[WORK ITEM]: The reply should hold every line of the listing exactly, and none of its images.

[DATA FOR ANALYSIS]:
== == ==
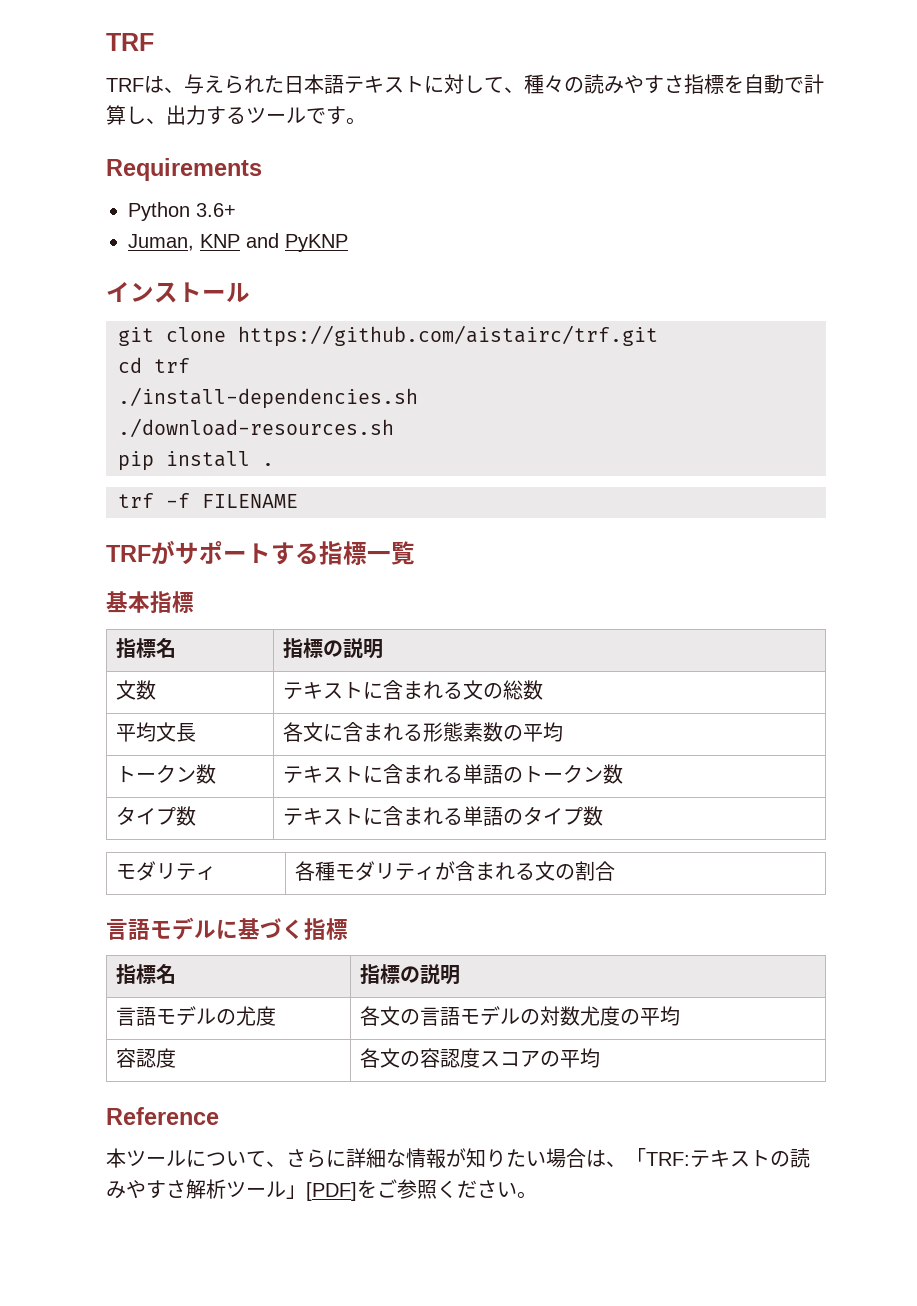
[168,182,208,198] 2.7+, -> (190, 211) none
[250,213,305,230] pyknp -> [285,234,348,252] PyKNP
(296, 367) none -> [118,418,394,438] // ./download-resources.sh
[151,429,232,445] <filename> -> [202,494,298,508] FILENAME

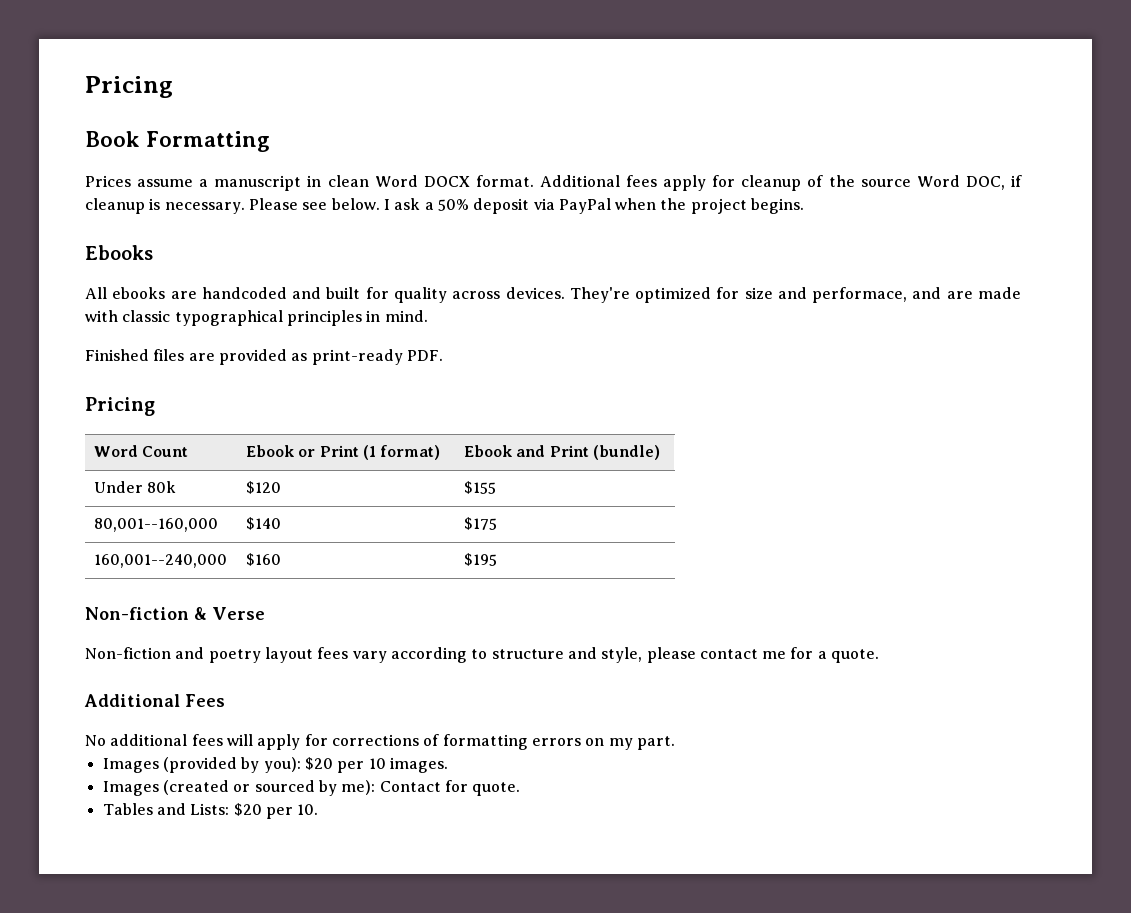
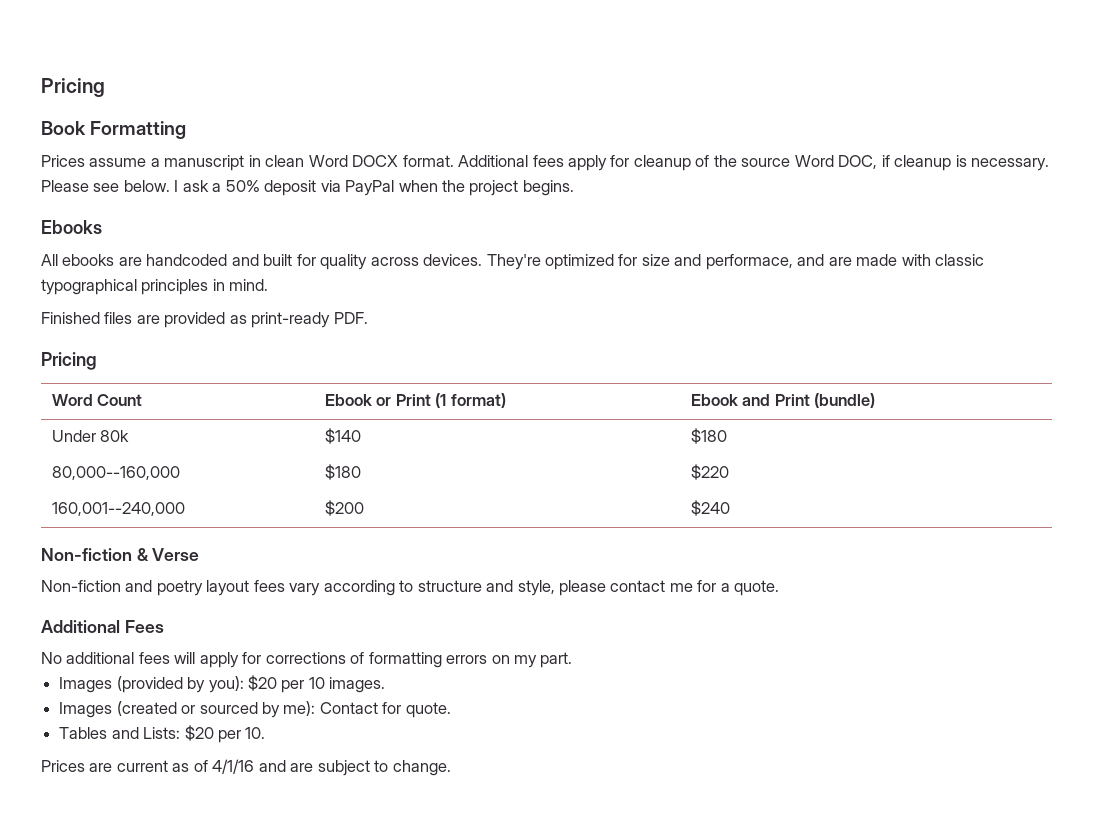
[246,481,282,494] [464,481,497,494] [94,518,219,532] [246,517,282,530] [464,517,498,530] $120 | $155 // 80,001--160,000 | $140 | $175 -> [324,428,361,444] [690,428,727,444] [51,466,180,480] [324,464,361,480] [690,464,729,480] $140 | $180 // 80,000--160,000 | $180 | $220
[246,553,282,566] [464,553,498,566] $160 | $195 -> [324,500,364,516] [690,500,730,516] $200 | $240
(319, 809) none -> [41,759,451,776] // Prices are current as of 4/1/16 and are subject to change.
== == ==
[EXERCISE OUTPUT]:
[168,182,208,198] 2.7+, -> (190, 211) none
[250,213,305,230] pyknp -> [285,234,348,252] PyKNP
(296, 367) none -> [118,418,394,438] // ./download-resources.sh
[151,429,232,445] <filename> -> [202,494,298,508] FILENAME

[246,481,282,494] [464,481,497,494] [94,518,219,532] [246,517,282,530] [464,517,498,530] $120 | $155 // 80,001--160,000 | $140 | $175 -> [324,428,361,444] [690,428,727,444] [51,466,180,480] [324,464,361,480] [690,464,729,480] $140 | $180 // 80,000--160,000 | $180 | $220
[246,553,282,566] [464,553,498,566] $160 | $195 -> [324,500,364,516] [690,500,730,516] $200 | $240
(319, 809) none -> [41,759,451,776] // Prices are current as of 4/1/16 and are subject to change.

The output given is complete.